Clair Rees

Clair Rees is Executive Director of the charity Parent Infant Partnership (UK) and a Parliamentary Early Years Adviser. 

What do you think should be the first priority for our nation’s wellbeing? Parity of esteem between physical and mental health? Addressing health inequalities? Social mobility? Breaking cycles of deprivation, inequality and poverty? I guess some people might consider these and add some of their own preferences. So let me add one that is pivotal to the vision and mission of Parent Infant Partnership (UK): every baby deserves to have the best possible start in life through a secure bond in their earliest relationship.

A secure bond is enabled through the quality of interactions between a baby and their caregiver. Through relationship formation in our earliest relationships lies the elixir for healthy relationships throughout the lifespan, supported by the village it takes to raise a child and support a family.

Without healthy relationships, society crumbles. Healthy relationships are not just a necessity for survival but a catalyst for growth in family and community life. Healthy relationships provide a nurturing environment in which to learn and develop skills necessary for good citizenship and ingenuity in the wider world.

The concept of a family hub needs to be rooted in relational philosophy, policy and evidence-based practice, in a framework which has at its core the vision of the 1001 Critical Days: the importance of the conception to age two period.

Andrea Leadsom MP – founding pioneer of Parent Infant Partnership (UK), and the key Conservative politician to bring the cross-party manifesto of the 1001 Critical Days vision to the forefront – absolutely knows that the key to our nation’s wellbeing and future potential can be unlocked through the wellbeing of babies, who are our future.

In the concept of children’s centres, Andrea saw the potential to refocus their vision with an emphasis on a under-twos strategy.
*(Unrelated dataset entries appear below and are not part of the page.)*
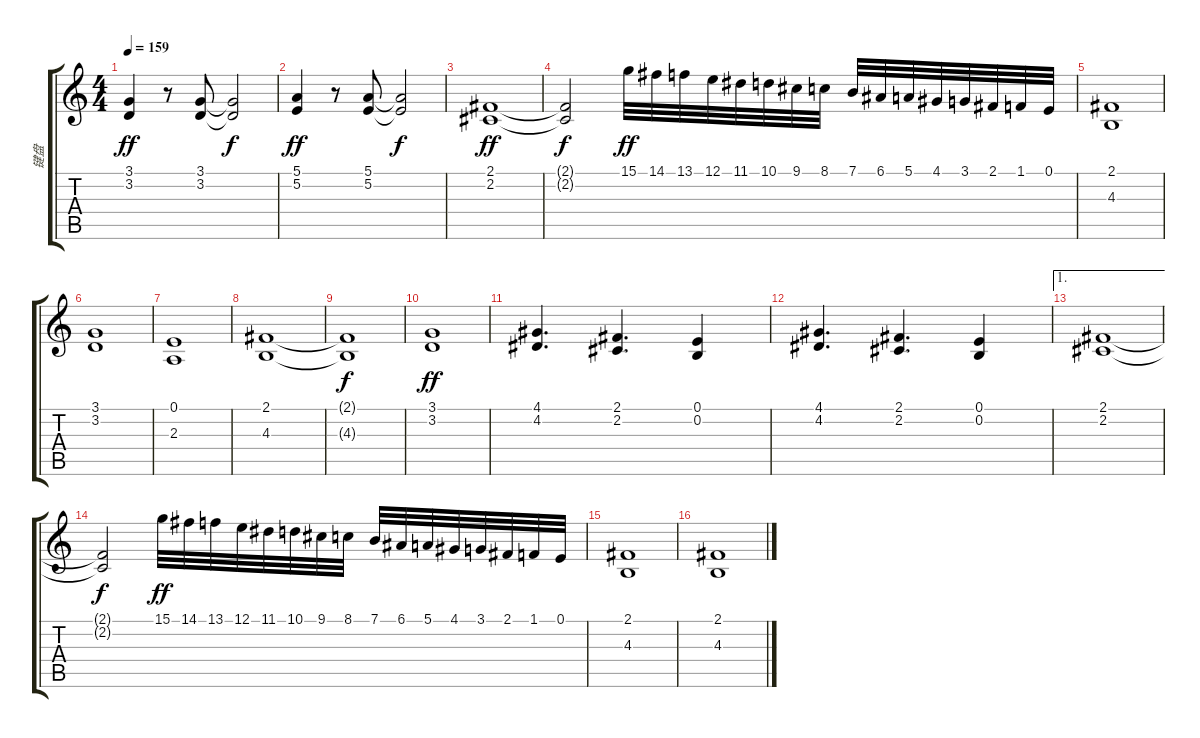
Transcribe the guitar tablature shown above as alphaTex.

\track ("键盘" "键盘") {instrument stringensemble1}
\staff {score tabs}
\tuning (E4 B3 G3 D3 A2 E2) {hide}
\ts (4 4)
\tempo 159
\clef g2
\ks c
(3.1 3.2).4{dy ff} r.8 (3.1 3.2).8 (3.1{t} 3.2{t}).2{dy f} |
(5.1 5.2).4{dy ff} r.8 (5.1 5.2).8 (5.1{t} 5.2{t}).2{dy f} |
(2.1 2.2).1{dy ff} |
(2.1{t} 2.2{t}).2{dy f} 15.1.32{dy ff} 14.1.32 13.1.32 12.1.32 11.1.32 10.1.32 9.1.32 8.1.32 7.1.32 6.1.32 5.1.32 4.1.32 3.1.32 2.1.32 1.1.32 0.1.32 |
(2.1 4.3).1 |
(3.1 3.2).1 |
(0.1 2.3).1 |
(2.1 4.3).1 |
(2.1{t} 4.3{t}).1{dy f} |
(3.1 3.2).1{dy ff} |
(4.1 4.2).4{d} (2.1 2.2).4{d} (0.1 0.2).4 |
(4.1 4.2).4{d} (2.1 2.2).4{d} (0.1 0.2).4 |
\ae 1
(2.1 2.2).1 |
(2.1{t} 2.2{t}).2{dy f} 15.1.32{dy ff} 14.1.32 13.1.32 12.1.32 11.1.32 10.1.32 9.1.32 8.1.32 7.1.32 6.1.32 5.1.32 4.1.32 3.1.32 2.1.32 1.1.32 0.1.32 |
(2.1 4.3).1 |
(2.1 4.3).1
Not because an early intervention lifespan approach is unnecessary, but because overwhelming research from economics and science shows that the conception to age two period is a window of opportunity to transform life chances for children and future generations.

Prioritising a universal, holistic and seamless perinatal strategy at the beginning of any family hub model that may be decided upon in the future will only strengthen life chances at every other stage beyond two years old. Children’s centres if they become re-branded as a family hub and gain statutory footing, have an opportunity to implement this vision where every baby can have the best possible start in life.

We know that when babies have the opportunity to thrive within the experience of their earliest relationships, the strong social and emotional foundation which is laid at this critical window of early childhood development has an extraordinary impact upon every other life stage.

The flip side of the coin, when a low prioritisation is given to a universal, seamless and holistic approach in the perinatal period, can be seen in devastating statistics:

  • 26 per cent of babies in the UK have a parent affected by domestic violence, mental health or substance misuse
  • Domestic violence affects 39,000 babies
  • Mental health problems affect 144,000 babies
  • Substance misuse affects 109,000 babies
  • 36 per cent of serious case reviews into deaths or serious abuse involve a child under one
  • Depression and anxiety affect 10-15 out of every 1001 pregnant women
  • Over a third of domestic violence begins in pregnancy
  • Post-traumatic stress disorder (PTSD) occurs in about 8 per cent of pregnant women
  • One million children in the UK suffer from the type of problems (including ADHD, conduct disorder, emotional problems and vulnerabilities to chronic illness) that are increased by antenatal depression, anxiety and stress
  • Suicide is the leading cause of death for women during pregnancy and in the year after giving birth
  • Earlier this year, only 3 per cent of local areas had a perinatal mental health strategy

If the philosophy underpinning the vision, policy and practice of a family hub is to give every baby the best possible start in life, the above statistics should cause a serious shake-up in the policy-making process around the under-twos and what impact this is having on some of society’s youngest and most vulnerable citizens, babies – our future.

The 1001 Critical Days manifesto outlines a number of key recommendations to shape the concept of a family hub and its perinatal strategy.

Acting to improve the first 1001 Critical Days of a child’s life is a worthy goal that deserves all of our attention. For a broad vision and the investment needed to truly realise the vision of giving every baby the best possible start in life, a long term, cross-party and protected budget approach is required. A cultural shift in everyone’s thinking around the importance of babies is pivotal to realise this vision.

There are three top policy developments in the 1001 perinatal ‘wish list’ which would have significant impact and outcomes, to give every baby the best possible start in life whilst allowing time for a comprehensive strategic plan for family hubs to be undertaken:

  • Every pregnant woman to be offered an antenatal physical and mental health assessment
  • Birth registration to be offered in every children’s centre – 100 per cent parental engagement
  • Vital data sharing amongst front line professionals.